Réflexion d´un prêtre catholique sur le port du voile
J'habite à côté d'une mosquée et je trouve le voile plutôt décent. Pourquoi ne pas plutôt réagir à la profusion de publicité pseudo-pornographique qui s'étale à longueur de rues ? Les adversaires du voile abordent la question exclusivement sous l´angle du danger communautariste. Ceux qui professent une même foi partagent des signes d´appartenance et de reconnaissance.
Le vêtement fait depuis toujours partie de ces signes. Demandera-t-on demain aux enfants juifs de retirer leur kippa sur la place publique ? Contraindra-t-on les moniales à revêtir le pantalon à chaque fois qu´elles sortiront des limites de leur monastère ? Va-t-on obliger les évêques de France à ôter leur clergyman pour s´exprimer sur un plateau de télévision ?
Les prêtres qui enseignent la religion dans une école, pourront-ils encore porter la croix au revers de leur veste ? Et les moi nes tibétains devront-il troquer leur robe safran contre un complet veston ? Seule une société totalitaire pourrait en arriver à de telles extrémités. Une société démocratique se reconnaît dans sa capacité à gérer une diversité stimulante.
Ma grand-mère et les femmes alsaciennes et catholiques de son âge ne sortaient jamais, surtout pas à la messe, sans être revêtues d´une coiffe ou d´un foulard. De fait, chaque fois que j´ai abordé cette question du voile ou du foulard avec des amis musulmans, ceux-ci n´en ont jamais parlé comme d´un signe d´appartenance ethnique ou religieuse. Ils y voient surtout une manifestation de pudeur. Cette pudeur qui est foulée aux pieds dans notre société moderne ! Et c´est peut-être là l´angle sous lequel il faut aborder la question.
La mini jupe et le bikini sont-ils des vêtements plus neutres que le voile ?
Certainement que non ! Ils portent simplement un autre système de valeur radicalement opposé à celui que symbolise le voile. N´est-ce pas aux femmes musulman elles-mêmes de décider quel système de valeurs leur convient mieux ?
En portant le voile, des femmes refusent de provoquer les regards des mâles gourmands comme de vulgaires objets de plaisir. Car le voile touche au statut de la sexualité dans notre société : une société où les love parades semblent moins choquer que les manifestations de la piété musulmane ; une société dont l´intelligentsia tolère des propos orduriers déversés à longueur de jour et de nuit par des radios dites « jeunes » ; une société où domine une idéologie ultra-libertaire qui ne se dit pas.

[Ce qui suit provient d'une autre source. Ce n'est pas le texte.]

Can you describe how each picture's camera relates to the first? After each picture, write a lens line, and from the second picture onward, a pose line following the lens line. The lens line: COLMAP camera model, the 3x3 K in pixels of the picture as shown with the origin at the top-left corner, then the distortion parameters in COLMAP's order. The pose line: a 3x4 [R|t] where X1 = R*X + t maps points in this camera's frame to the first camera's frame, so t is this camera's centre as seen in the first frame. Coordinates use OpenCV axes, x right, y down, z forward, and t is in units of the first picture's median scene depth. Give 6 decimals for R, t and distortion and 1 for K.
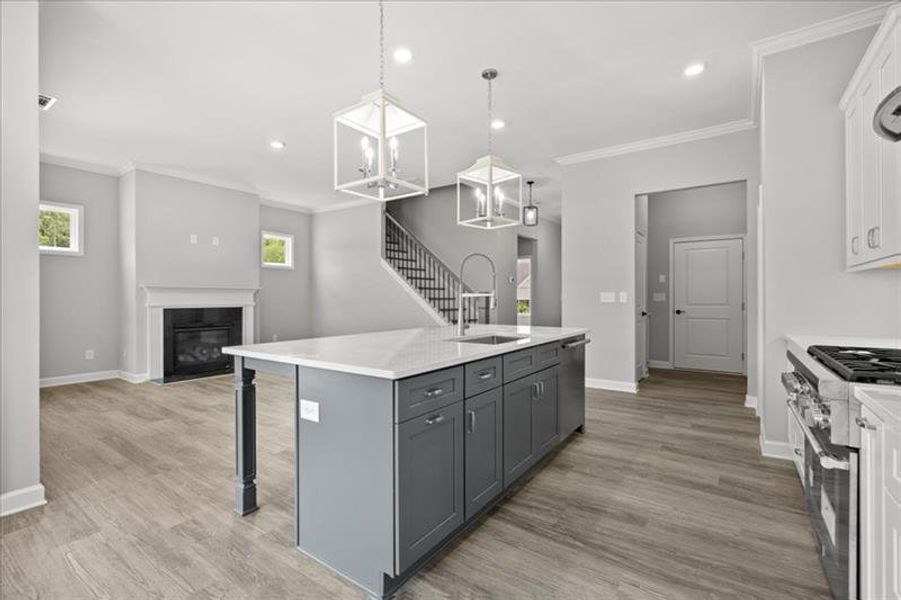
lens RADIAL K [[400.7, 0, 450.5], [0, 400.7, 300.0], [0, 0, 1]] dist [-0.001746, -0.000289]
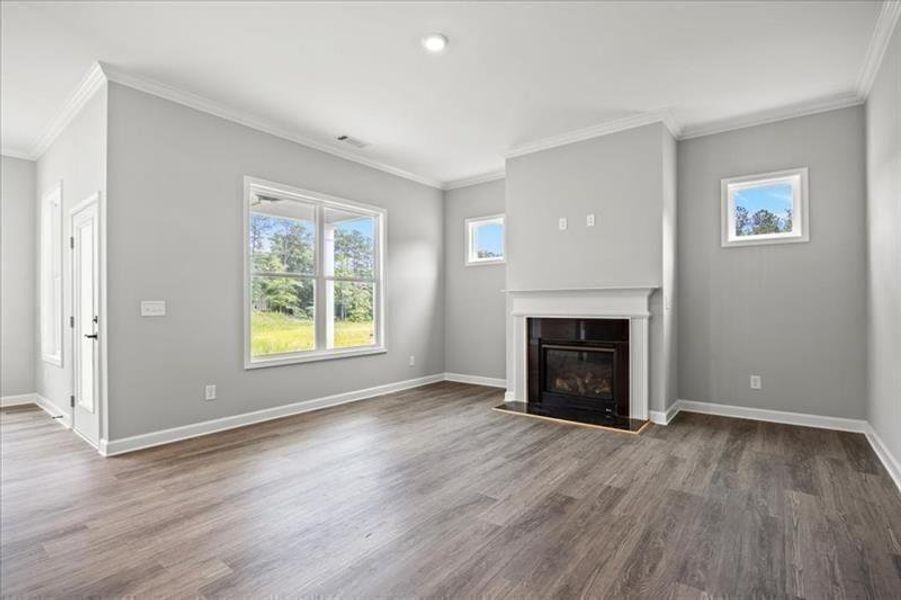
lens RADIAL K [[427.3, 0, 453.0], [0, 427.3, 304.6], [0, 0, 1]] dist [-0.005710, -0.000137]
pose [[-0.037315, 0.000664, -0.999303, 0.177420], [0.002463, 0.999997, 0.000572, -0.006891], [0.999301, -0.002440, -0.037317, 0.988573]]
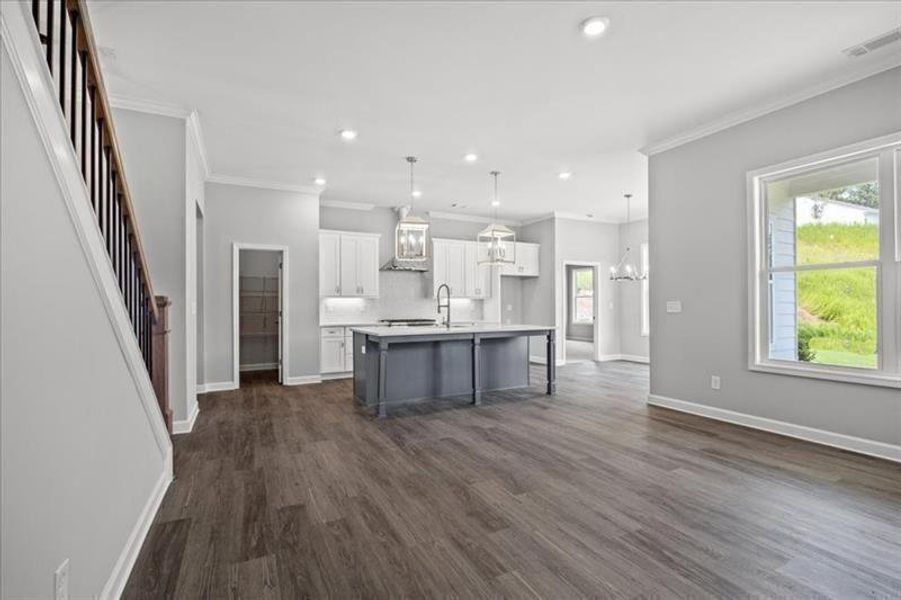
lens RADIAL K [[411.8, 0, 453.0], [0, 411.8, 305.1], [0, 0, 1]] dist [-0.001158, 0.000058]
pose [[-0.888116, 0.007540, 0.459557, -0.488619], [0.007050, 0.999971, -0.002783, -0.006025], [-0.459564, 0.000768, -0.888144, 1.499130]]
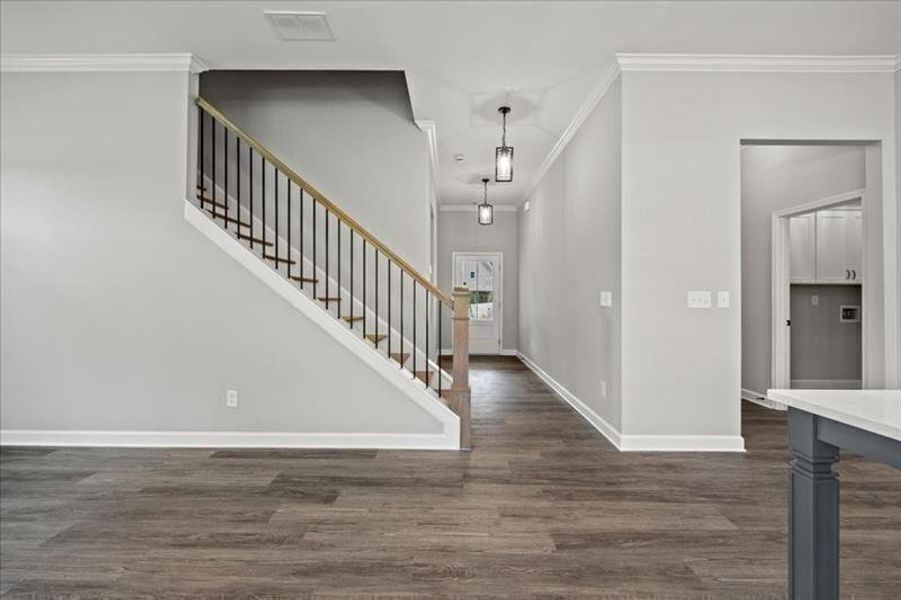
lens RADIAL K [[373.3, 0, 450.5], [0, 373.3, 300.0], [0, 0, 1]] dist [-0.001179, -0.000102]
pose [[0.817576, 0.003155, 0.575812, -0.245751], [-0.003603, 0.999993, -0.000363, -0.004199], [-0.575810, -0.001778, 0.817582, 0.742810]]
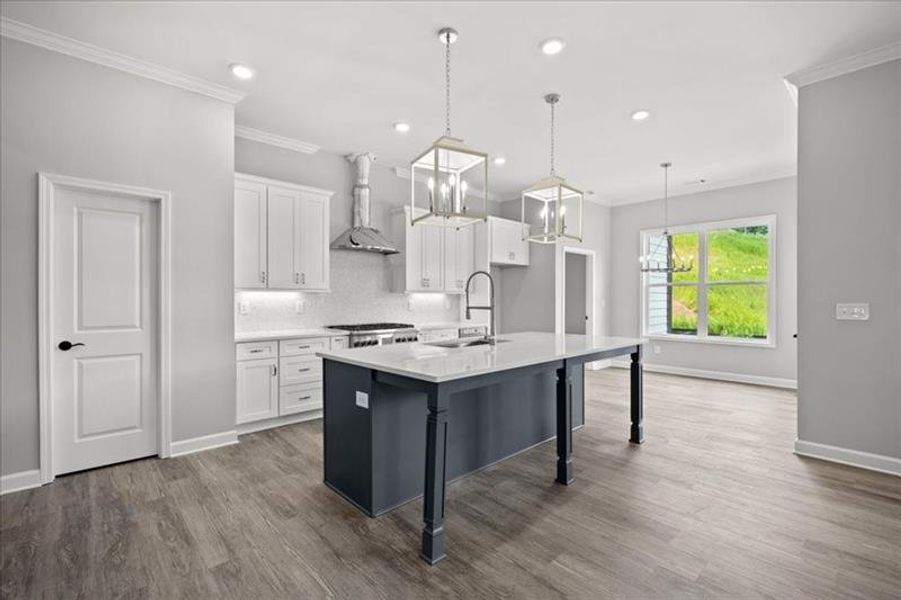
lens RADIAL K [[400.7, 0, 450.5], [0, 400.7, 300.0], [0, 0, 1]] dist [-0.001746, -0.000289]
pose [[-0.979930, 0.000666, 0.199340, -0.042596], [0.001601, 0.999988, 0.004530, -0.021948], [-0.199335, 0.004758, -0.979920, 1.162945]]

Cette idéologie là, les jeunes ont le droit de la contester. Le voile ne pose pas de problème lorsqu´il est porté par les grands-mères musulmanes. Il fait peur quand ce sont des jeunes filles scolarisées qui le portent. Le nombre de jeunes filles adeptes de la cigarette ne choque pas : au moins elles prouvent qu´elles sont émancipées des vieux tabous ! ! !
Le voile pose effectivement la question des valeurs vécues par les jeunes. Car il ouvre à un débat sur le type de société dans lequel nous voulons vivre demain. Quelles valeurs pour quelle société en Europe ?
Les religions juives et chrétiennes, les différentes familles de l´islam et d´autres lignées spirituelles auront une contribution décisive à apporter à ce débat. Certes on peut penser qu´elles véhiculent encore certains archaïsmes. On ne peut nier qu´elles portent surtout des valeurs humaines éternelles. La pudeur et la modestie en font partie.